Minnesota’s CEE-VI Drug and Gang Task Force reported that it found counterfeit oxycodone pills that could contain lethal doses of fentanyl in Yellow Medicine, Kandiyohi, Swift, Meeker, and Chippewa counties

A 21-year-old in Antioch, Illinois faces drug-induced homicide charges for providing the counterfeit Percocet pills that killed Vincent Isola of Cary on March 4, 2021.

A Evansville, Indiana man was charged with selling the counterfeit pill made with fentanyl that killed someone in April 2021.

Mountain West

In Arizona, the Maricopa County Attorney’s Office warned that deadly counterfeit prescription pills made of fentanyl were readily available on social media platforms like Snapchat.

Police in Williams County, North Dakota charged two men for possession with intent to deliver fentanyl pills after meeting them in Willison to purchase the drugs.

A mother in Santa Fe, New Mexico shared that counterfeit fentanyl pills nearly killed 15-year-old son in mid-August.

Pacific West

Kyle Anthony Shephard of Escondido, California received a 14-year federal prison sentence for supplying the fentanyl pills that killed a U.S. Marine corporal at Camp Pendleton in January 2017. At the sentencing hearing, a friend of the Marine’s mother read her statement, which said, in part, “I miss (my son) with every cell and fiber of my being.
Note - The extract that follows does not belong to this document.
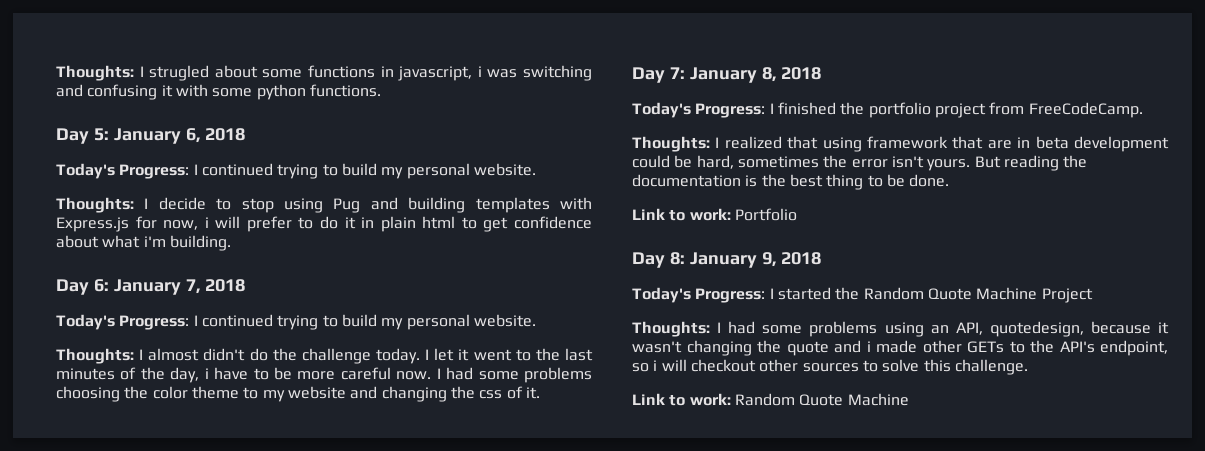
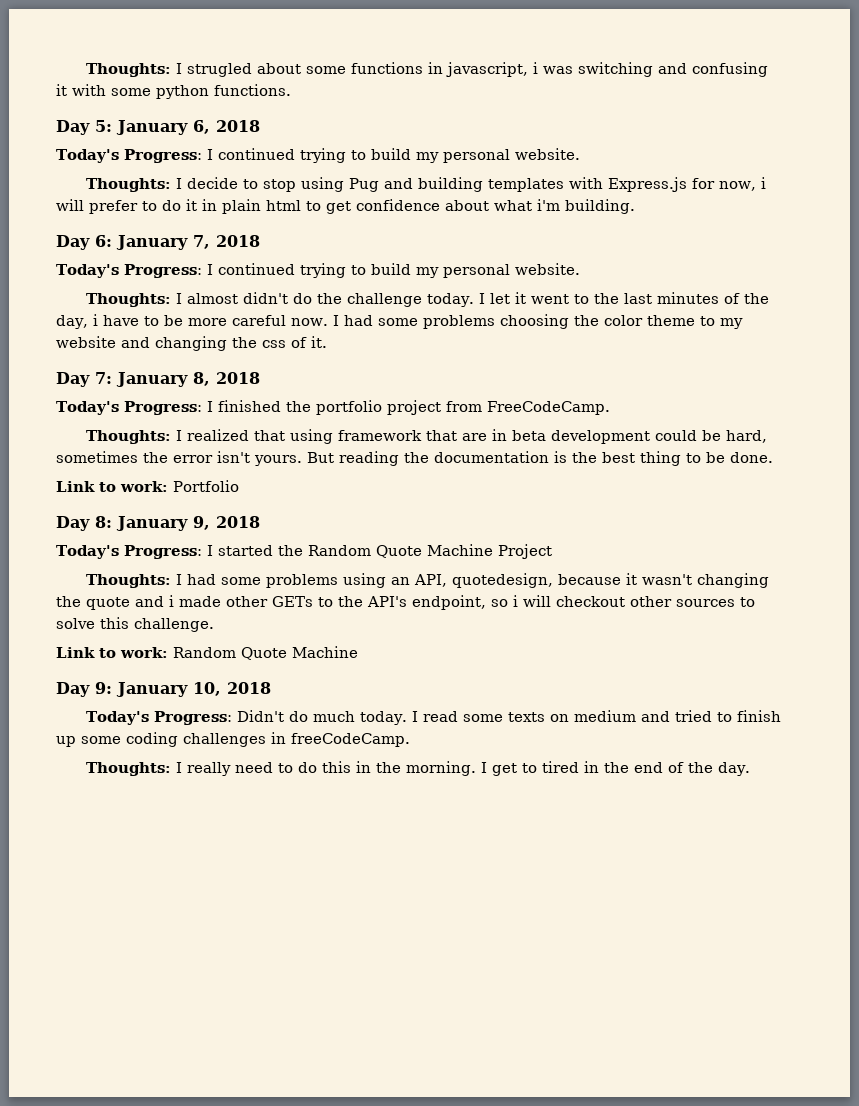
(909, 399) none -> [56,682,271,697] [85,710,781,725] [56,732,410,747] [85,761,750,776] // Day 9: January 10, 2018 // Today's Progress: Didn't do much today. I read some texts on medium and tried to finish up some coding challenges in freeCodeCamp. // Thoughts: I really need to do this in the morning. I get to tired in the end of the day.

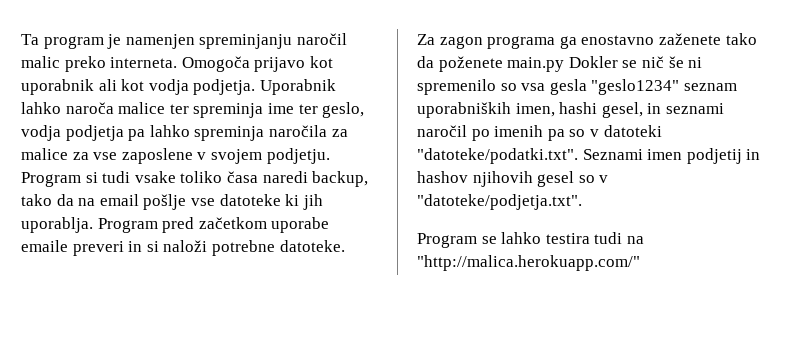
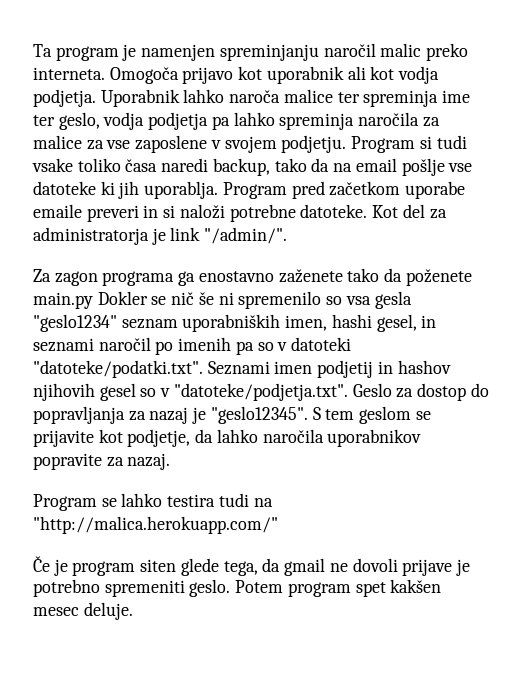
(345, 246) none -> [372,204,447,219] [33,227,288,245] Kot del za administratorja je link "/admin/".
(582, 202) none -> [352,383,489,401] [33,406,431,424] [33,429,422,447] [33,453,171,470] Geslo za dostop do popravljanja za nazaj je "geslo12345". S tem geslom se prijavite kot podjetje, da lahko naročila uporabnikov popravite za nazaj.
(640, 263) none -> [33,556,470,576] [33,579,442,597] [33,602,133,620] // Če je program siten glede tega, da gmail ne dovoli prijave je potrebno spremeniti geslo. Potem program spet kakšen mesec deluje.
The pain is unimaginable and excruciating.”

The Food and Drug Administration warned a Newhall, California chiropractor to stop promoting unapproved and misbranded drugs as ways to “mitigate, prevent, treat, diagnose, or cure COVID-19 in people” on his website. 

Officials in Santa Clara County, Callifornia warned that fentanyl was killing the county’s homeless residents, who might not know the contents of the counterfeit pills then were taking. Drug fatalities connected to fentanyl in Santa Clara County almost tripled between 2019 and 2020.

Oahu, Hawaii police arrested an Illinois woman who allegedly used a fake vaccination card to bypass the state's mandatory quarantine. 

Read the initial criminal complaint against Kyle Shephard.

International

In Canada, the Alberta Law Enforcement Response Team (ALERT) announced that they had shut down a large fentanyl lab, seizing 31 kilograms of fentanyl and precursors and 7,600 kilograms of chemicals used in fentanyl production.

Police in Dhaka, Bangladesh closed a factory and arrested seven men for their alleged involvement in distributing counterfeit prescription medicine to treat asthma, gastroesophageal reflux and inflammation.